I was just reading a news release from Mead Johnson (know thy
competitor--first rule) in which Harvard Medical School received a $300,000 Bristol-Myers
Squibb/Mead Johnson unrestricted nutrition research grant.  The grant went to the
Harvard Medical School Division of Nutrition's Clinical Nutrition Research
Center.  Dr. W. Alan Walker will serve as supervisor and principal investigator
of the grant.  (Dr. Walker at one time had a Wyeth Pediatric Fellowship).
This announcement also states, "The unrestricted biomedical research program has
committed over $100 million in no-strings-attached funding in support of 240
grants at more than 150 institutions worldwide."
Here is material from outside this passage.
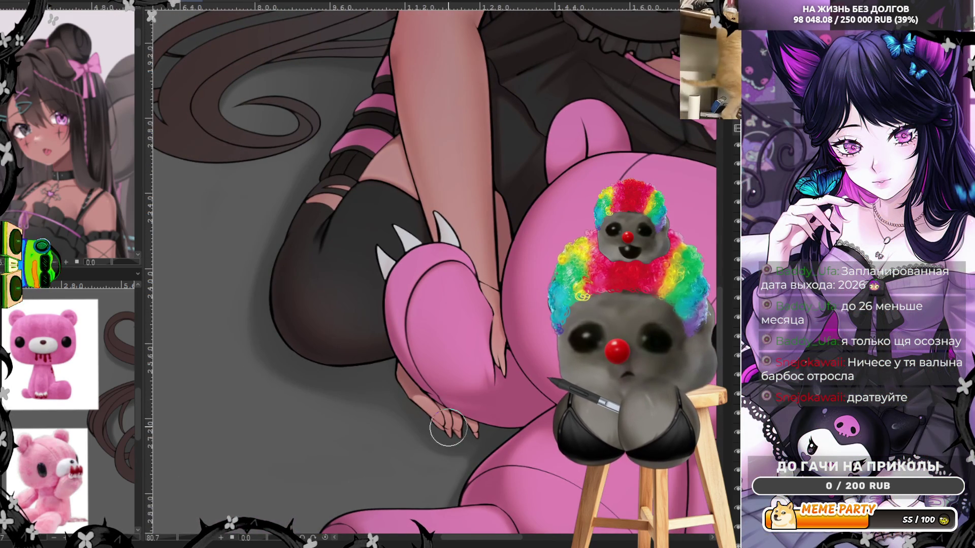
{"action": "scroll", "coordinate": [450, 419], "scroll_direction": "up", "scroll_amount": 3}
{"action": "scroll", "coordinate": [461, 401], "scroll_direction": "up", "scroll_amount": 2}
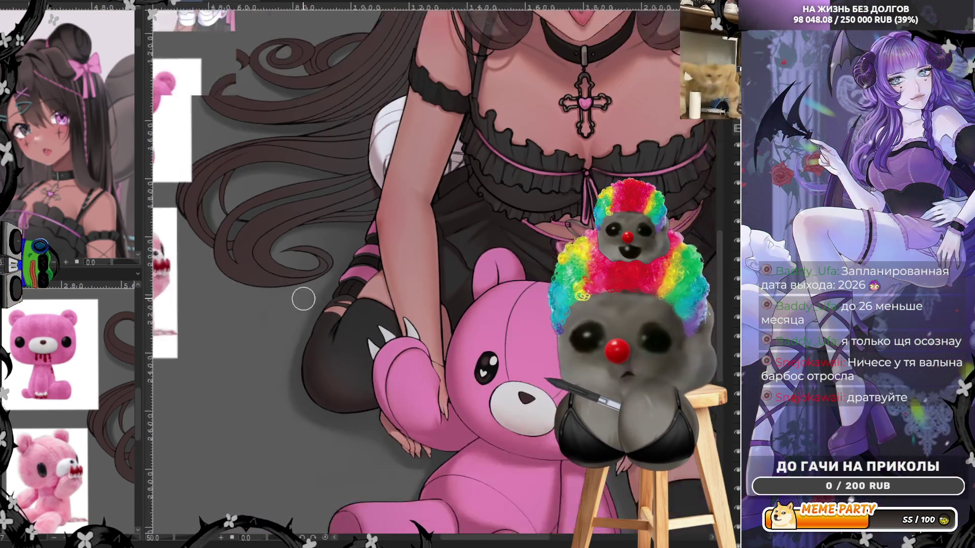
{"action": "left_click_drag", "start_coordinate": [437, 425], "coordinate": [402, 392]}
http://www. meadjohnson.com/about/pressrelease/harvard.html

The influence on pediatric medical training by the infant formula industry is
tremendous.  Despite the words "no-strings attached," a benefactor is a
benefactor and most of us are enormously grateful for help in our education and
funding for our research. We need to recognize these influences.

I cannot believe that these articles are just mere coincidence.  The infant
formula companies are just gearing up for a media blitz.  Nestle also has an
education program and funding that is incredible.  How do we feel about the
organizations or people that help us with the enormous costs of education?  Would
we publicly criticize them, if they had paid for our schooling, our training,
our research?  Is our world-view, our view of infant feeding skewed by the
training we receive?  Even if we think the "infant formula companies" are wrong,
would we risk censure or the possibility that funding would dry up?